En una más de las “americanadas” que tanto nos gusta importar a los españoles, la extraña y antiestética celebración de la víspera del día de todos los Santos -que por aquellos lares denominan Halloween- se ha ido colando en nuestra costumbre y desde hace años, con céltica perseverancia, va acumulando el poso que en poco tiempo supondrá el carpetazo sustitutivo de la tradición autóctona.
La tradición irlandesa celebraba que “la delgada línea” que separa el mundo de los vivos del de los muertos esa noche era aún más delgada. Así que era la fecha ideal para acoger a los familiares fallecidos. El resto de rituales servían para evitar que se colaran otros entes en las casas.

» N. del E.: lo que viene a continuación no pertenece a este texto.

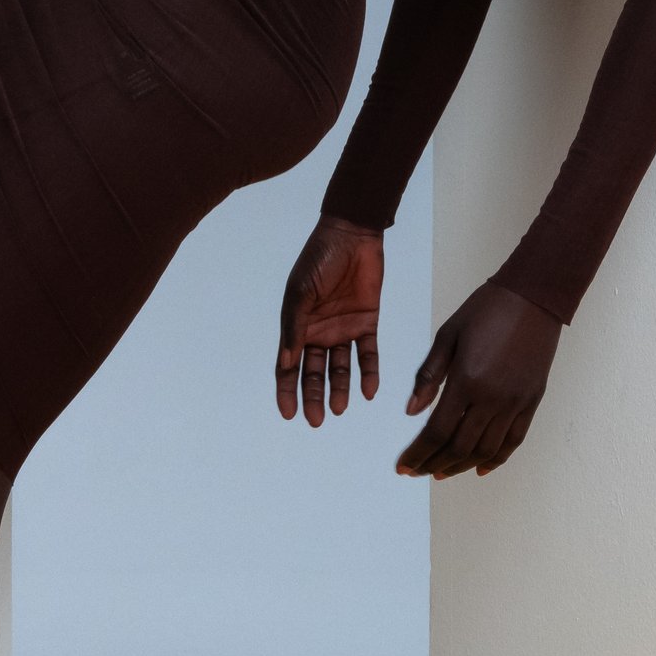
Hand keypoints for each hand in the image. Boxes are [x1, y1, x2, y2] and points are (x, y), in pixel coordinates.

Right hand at [275, 216, 383, 424]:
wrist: (353, 235)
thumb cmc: (319, 258)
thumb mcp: (301, 292)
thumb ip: (294, 327)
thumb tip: (285, 361)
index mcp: (297, 325)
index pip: (288, 365)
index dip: (286, 389)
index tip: (288, 413)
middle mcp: (319, 332)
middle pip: (314, 372)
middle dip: (313, 396)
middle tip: (316, 420)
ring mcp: (343, 329)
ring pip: (340, 368)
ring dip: (339, 389)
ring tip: (340, 408)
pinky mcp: (367, 322)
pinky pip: (368, 354)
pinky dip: (368, 372)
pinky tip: (369, 390)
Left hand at [397, 282, 556, 477]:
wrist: (533, 298)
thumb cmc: (487, 310)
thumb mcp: (447, 336)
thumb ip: (429, 376)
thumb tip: (412, 411)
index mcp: (467, 381)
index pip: (437, 431)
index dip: (418, 454)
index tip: (403, 466)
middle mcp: (492, 398)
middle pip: (459, 447)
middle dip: (434, 464)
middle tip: (417, 471)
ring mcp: (515, 402)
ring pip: (486, 450)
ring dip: (461, 466)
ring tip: (442, 471)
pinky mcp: (531, 401)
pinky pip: (513, 440)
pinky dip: (496, 459)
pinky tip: (480, 468)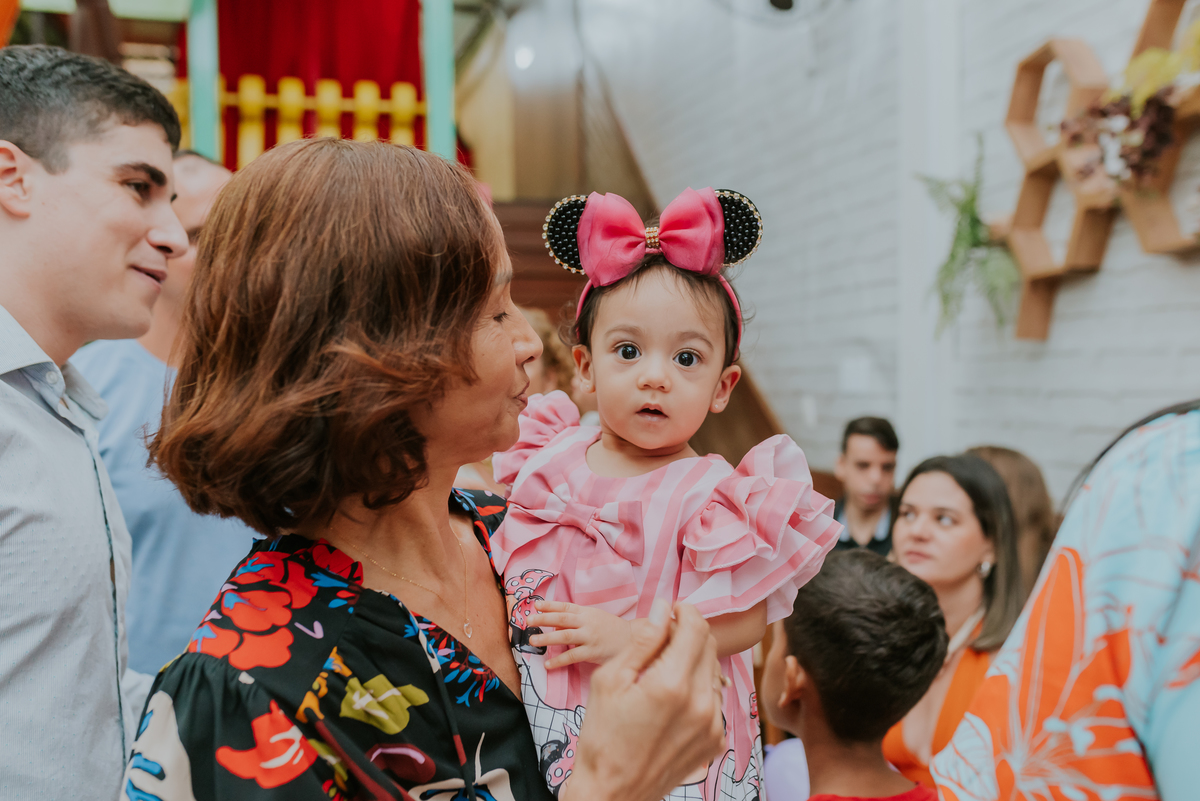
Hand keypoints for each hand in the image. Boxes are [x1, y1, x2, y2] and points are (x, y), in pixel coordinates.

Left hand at [527, 601, 642, 667]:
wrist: (632, 641)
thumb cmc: (610, 629)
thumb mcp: (594, 618)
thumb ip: (576, 620)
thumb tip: (554, 624)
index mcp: (587, 612)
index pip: (565, 607)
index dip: (550, 605)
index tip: (535, 605)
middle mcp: (587, 623)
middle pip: (562, 619)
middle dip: (544, 619)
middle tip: (528, 621)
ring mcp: (590, 637)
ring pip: (565, 637)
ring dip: (547, 638)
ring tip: (533, 640)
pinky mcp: (593, 652)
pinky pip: (572, 656)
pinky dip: (559, 660)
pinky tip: (548, 664)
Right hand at [561, 600, 725, 800]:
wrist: (612, 791)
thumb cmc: (603, 735)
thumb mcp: (610, 680)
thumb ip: (642, 641)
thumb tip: (663, 609)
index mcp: (672, 685)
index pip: (696, 628)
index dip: (685, 612)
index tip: (671, 612)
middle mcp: (701, 703)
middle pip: (709, 646)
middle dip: (689, 633)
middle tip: (663, 638)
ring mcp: (712, 724)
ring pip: (713, 671)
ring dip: (694, 661)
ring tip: (663, 672)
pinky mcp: (715, 740)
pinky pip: (714, 699)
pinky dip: (698, 688)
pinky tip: (672, 699)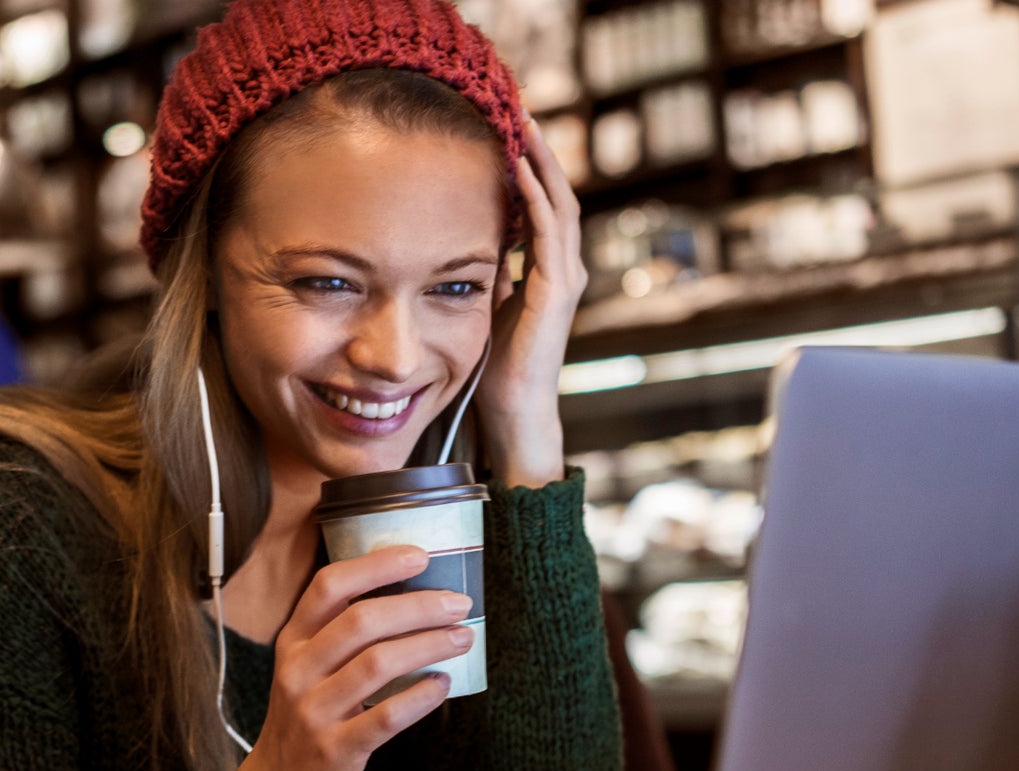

Con los años la parte más gore de la tradición se ha ido acentuando y convirtiendo en una apología de un terror y un miedo del todo innecesario, sobre todo con el menú de sustos reales como la vida misma con que nos desayunamos día sí y noche también.
Aunque la exaltación del miedo para ahuyentarlo solo nos devuelve una imagen retorcida y nada edificante del mismo y a pesar de la intrascendencia de su repertorio, quizás algunas de sus manifestaciones si puedan servirnos para extraer alguna lección práctica aplicable a otros ángulos de nuestra existencia.
En concreto me refiero a una de las más absurdas derivadas del evento en cuestión que consiste en elegir al azar a un interfecto del vecindario, plantarse en su puerta y si acude a la llamada del grupo de fantoches disfrazados de calaveras, momias, fantasmas, vampiros, o un adlátere cualquiera de la familia Adams que aporrean su puerta, espetarle que manifieste su elección entre susto o muerte.
Ante tan funesta elección, obviamente casi todo el mundo dice susto, recibiendo una broma en forma de grito acompañada después de un sentencioso “ahhhh, podías haber elegido muerte”.
Es a esa perversa diatriba -a la que cualquiera en su sano juicio respondería: ¿Y por qué tengo que elegir entre dos cosas odiosas?- a la que más pronto que tarde y con unos mercados en valoraciones extremadamente elevados, los inversores van a tener que enfrentarse.
Con unos mercados extremadamente caros los inversores deben enfrentarse al dilema de susto o muerte
El ahorrador se va a plantar ante la puerta de un mercado que en la actual tesitura de valoraciones elevadísimas (tanto en renta fija como variable) solo puede ofrecer una respuesta tan desasosegada como la elegible: susto o muerte.
En esta coyuntura, acudir a los mercados en soledad se antoja una aventura auténticamente suicida y aunque el miedo dispara los niveles de adrenalina y forma parte de la propia vida, el inversor en solitario ya tiene de sobra afrontando los miedos cotidianos y sobreponiéndose a ellos, como para zamparse unos miedos “extras” de postre. El miedo siempre es menos si se afronta en comandita.
Otra opción sería no acudir al mercado y dejar que nos cobren por tener nuestro dinero ocioso en el banco y erosionado por una inflación en crecimiento modesto pero sostenido o custodiarlo en nuestra casa rezando porque no nos lo roben. Opciones que no dejan de ser versiones edulcoradas y engañosas del binomio susto o muerte y por lo tanto de escasa aplicación efectiva.
Para intentar obtener rentabilidad toca entonces, valor y el apoyo de compañías arrojadas. La llamada a la puerta de un mercado que no es un vecino apacible ni receptivo sino más bien un voraz gigante que, como Saturno, se devora a sus hijos en cada desayuno, exige la experiencia, la cabeza fría y el master nivel avanzado en mindfullness de profesionales acreditados, regulados y bregados en las jornadas tenebrosas que suponen las finanzas cada cierto tiempo. Sosias del Dr. Van Helsing, expertos en ahuyentar criaturas nocturnas que quieren drenarnos los caudales a base de sustos mortíferos.
Por lo que si desean ahuyentar la parte oscura de los mercados y recorrer sin miedo sus vericuetos les sugiero que contraten los servicios de un asesor financiero profesional, regulado, intrépido e independiente. En poco tiempo verán que a pesar de las dificultades y el temor, con su ayuda podrán disfrutar de la parte luminosa frente a la oscura de los mercados, de la vida sobre la muerte, de la confianza sobre el miedo y de la gratitud de una colaboración exitosa frente al homenaje al terror en que se convierten los mercados cuando empiezan a sufrir –como ahora mismo- del pavoroso mal de alturas.
Habrá sustos pero triunfará la vida.